Thursday, September 09, 2004

The Homeless Guy in NYC and few opinions on the war on drugs…..

James is now updating his blog more regularly through his associate pastor. It seems that James got himself in a pickle. He is looking at an in house treatment program or over three years in jail. He is hoping the district attorney will put the treatment option on the table. I hope very much that he gets treatment and not jail. Three years of jail is not a good way to get a substance abuser some help. Drugs and alcohol are, despite what most people believe, readily available inside the joint. James needs a good treatment program to help him get on his feet and to not spend three wasted years sitting in a jail cell.

I have strong suspicions that the charge was drug related and not alcohol related.
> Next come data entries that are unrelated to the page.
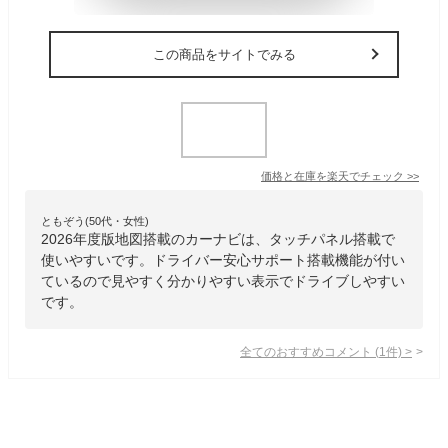
この商品をサイトでみる
価格と在庫を
楽天
でチェック
>>
ともぞう(50代・女性)
2026年度版地図搭載のカーナビは、タッチパネル搭載で
使いやすいです。ドライバー安心サポート搭載機能が付い
ているので見やすく分かりやすい表示でドライブしやすい
です。
全てのおすすめコメント
(
1
件)
>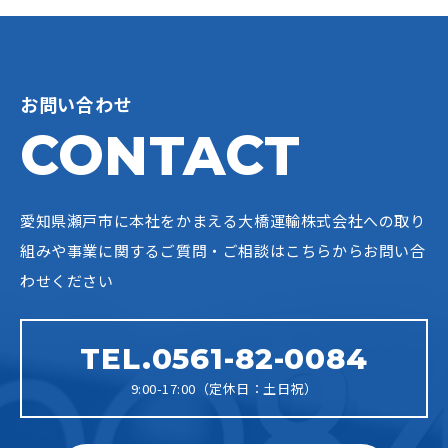
お問い合わせ
CONTACT
愛知県瀬戸市に本社をかまえる大橋運輸株式会社への
取り
組みや事業に関するご質問・ご相談はこちらからお問い合
わせください
TEL.0561-82-0084
9:00-17:00（定休日：土日祝）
Public drunkenness would have just meant a few nights in jail and a slap on the wrist. A drug charge carries much stiffer penalties.

James has had several blogs over the past few years. Most people do not know of his very first blog. It takes some googling to find it. I have lost the link but will post it later if I happen upon it. In James’ first blog he was very honest about his lifestyle of promiscuous sex, alcohol abuse, and drug abuse. He lived a very chaotic lifestyle of bouncing around with multiple partners, sleeping in rail stations, and partying at different bars. In his subsequent blogs he really toned down what he wrote about his life.

I have a strong opinion on this matter. I think the war on drugs is the most misguided attempt at social reform this century. Our jails are filled to overflowing with people nabbed on drug charges. Very often, a drug charge carries much stiffer penalties than more traditional crimes such as theft or assault. The authorities can take away every thing you own if you get caught with a certain amount of controlled substance in your possession.

I am all in favor of overhauling the current way drug offenders are dealt with and prosecuted. We are spending billions of dollars on the war on drugs and the war will never end. That money would be far better spent on treatment options than just putting these people in jail and letting them languish for many years. I also believe it would be far cheaper to treat these people for substance abuse than keeping them incarcerated.

A good lesson to learn about this matter was our nations foray into prohibition during the early part of this century. Prohibition exacerbated the problem of crime and alcohol. The market for alcohol went underground and kept going despite the governments attempt to ban the sale there of. Many organized crime families built their great wealth and power moving around and selling bootleg alcohol.

Will legalizing controlled substances work? I think so. I think by creating a free market economy for the sale of drugs, their prices will drastically deflate. The easy thing about alcohol was that I could get drunk on $5.99 a day. Most drugs cost many times that amount. I think the high cost of drugs is part of the crime problem associated with them. If drugs were legally sold and regulated like alcohol then a lot of crime associated with them will dissipate. I know for sure that it would free up huge amounts of people in our prison populations.

My main point I wanted to get across was the treatment option instead of incarceration. If we spent half the money we spend on the war on drugs in a proactive instead of reactive approach then we would go a long way to helping with the problem. Giving people the help and means to get cleaned up and sober and not just locking them away out of sight and mind will go a long way to solving the substance abuse problem that is prominent in many of the poorer neighborhoods in our country. Proactive treatment not reactive incarceration is the key. Okay, I will get off my soapbox.